It is very common for domesticated animals such as dogs, cats, and horses to try to intentionally communicate with humans by “staring” at them.

For example, when your dog looks at his empty bowl of food, then looks at you, it shows that he knows you are the source of food, and he’s trying to tell you he’s hungry. (Even if you just fed him five minutes ago).

It was previously thought that this form of communication was relatively impossible for wild animals to perform. But a new study from the University of Roehampton and the University of Sydney in Australia shows that undomesticated kangaroos actually pursue the same type of communication as domesticated animals like dogs.

According to Science Daily:

The research which involved kangaroos, marsupials that were never domesticated, at three locations across Australia, revealed that kangaroos gazed at a human when trying to access food which had been put in a closed box.
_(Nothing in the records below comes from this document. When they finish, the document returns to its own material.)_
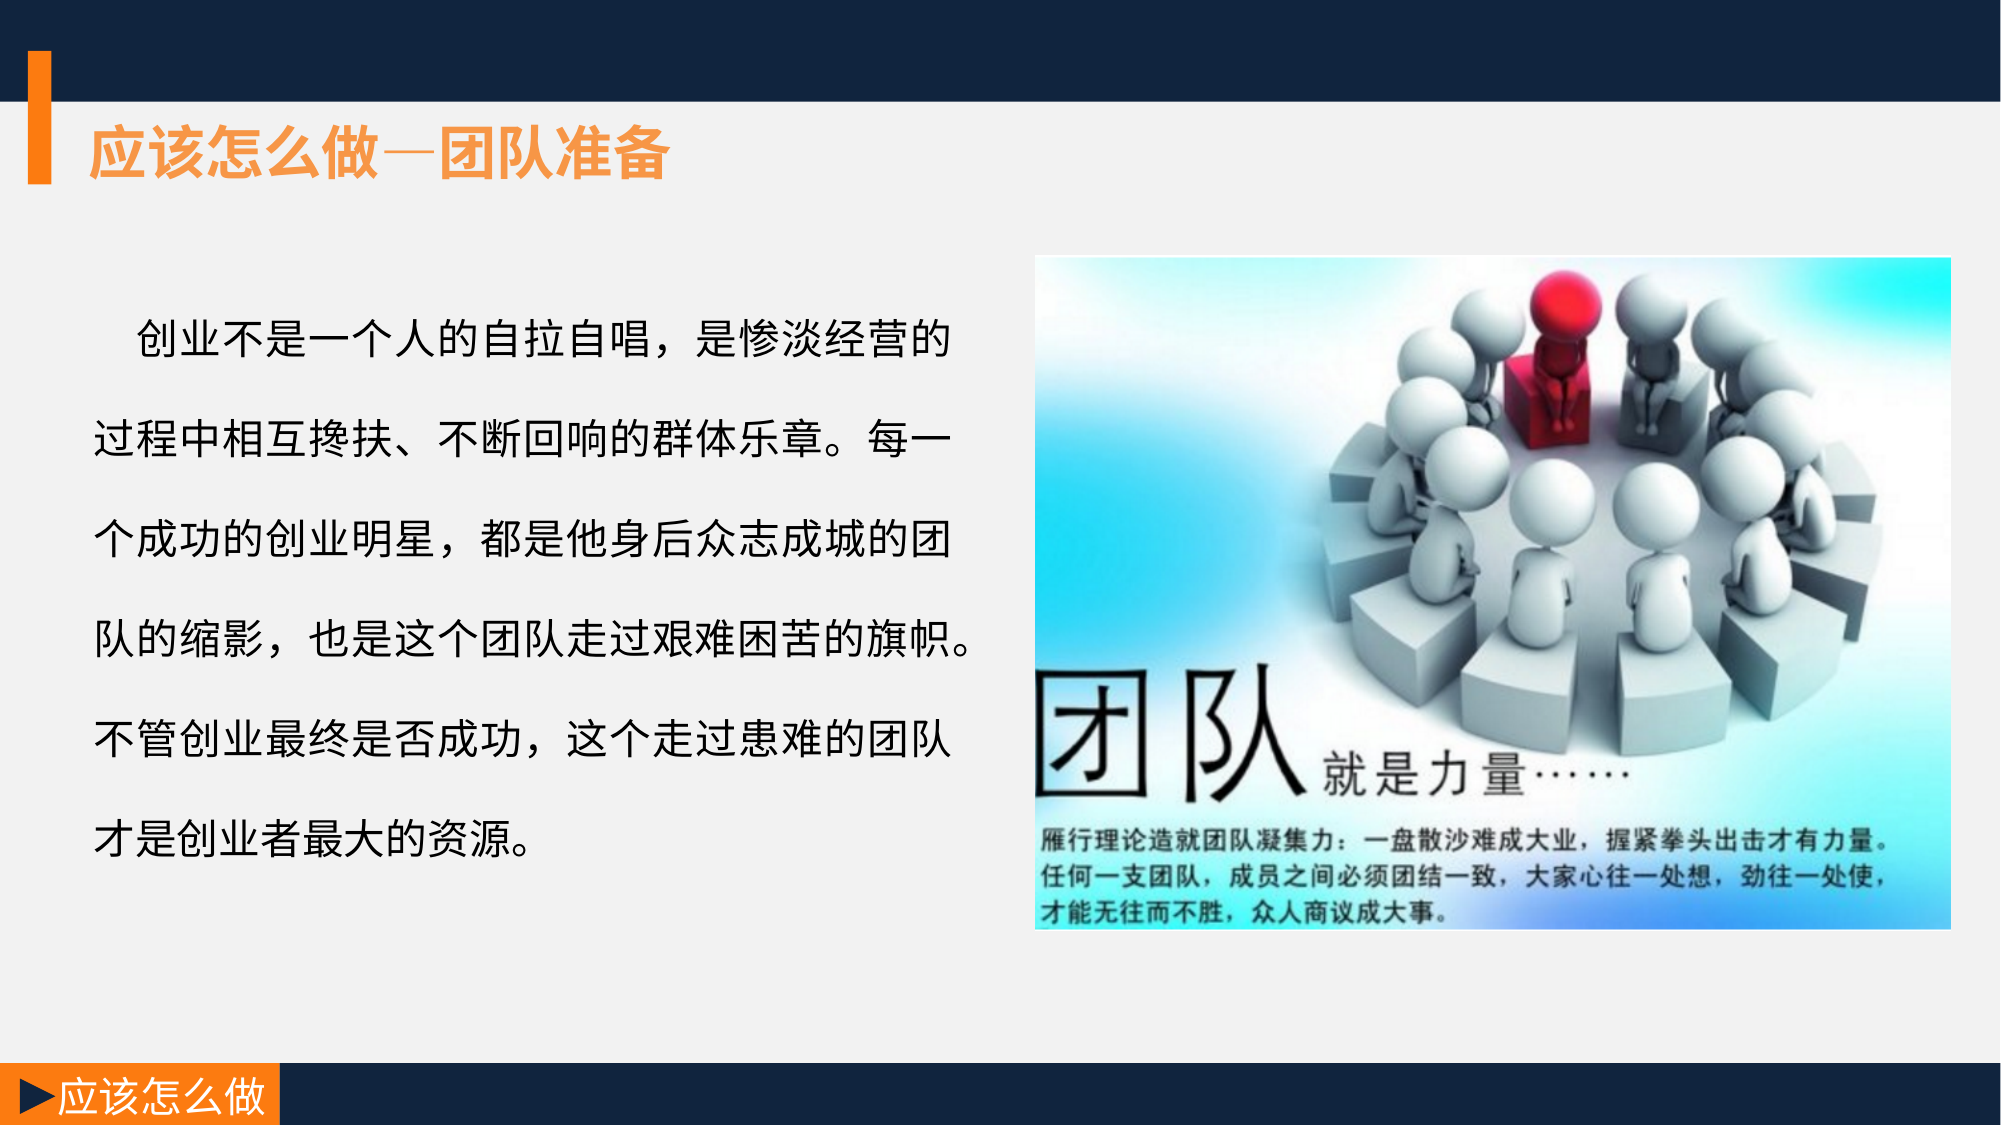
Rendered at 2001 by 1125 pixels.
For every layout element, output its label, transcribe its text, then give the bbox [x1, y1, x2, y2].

picture [1035, 255, 1951, 932]
text_box [0, 0, 2001, 104]
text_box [0, 1062, 2001, 1125]
text_box 应该怎么做—团队准备 [31, 118, 729, 185]
text_box [26, 49, 53, 186]
text_box 创业不是一个人的自拉自唱，是惨淡经营的过程中相互搀扶、不断回响的群体乐章。每一个成功的创业明星，都是他身后众志成城的团队的缩影，也是这个团队走过艰难困苦的旗帜。不管创业最终是否成功，这个走过患难的团队才是创业者最大的资源。 [78, 255, 968, 871]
The kangaroos used gazes to communicate with the human instead of attempting to open the box themselves, a behaviour that is usually expected for domesticated animals.

Ten out of 11 kangaroos tested actively looked at the person who had put the food in a box to get it (this type of experiment is known as ‘the unsolvable problem task’). Nine of the 11 kangaroos additionally showed gaze alternations between the box and the person present, a heightened form of communication where they look between the box and human.”

The study indicates that marsupials like kangaroos may have higher forms of “cognitive ability” than previously thought. Future studies will look into how far their ability to think and communicate really goes.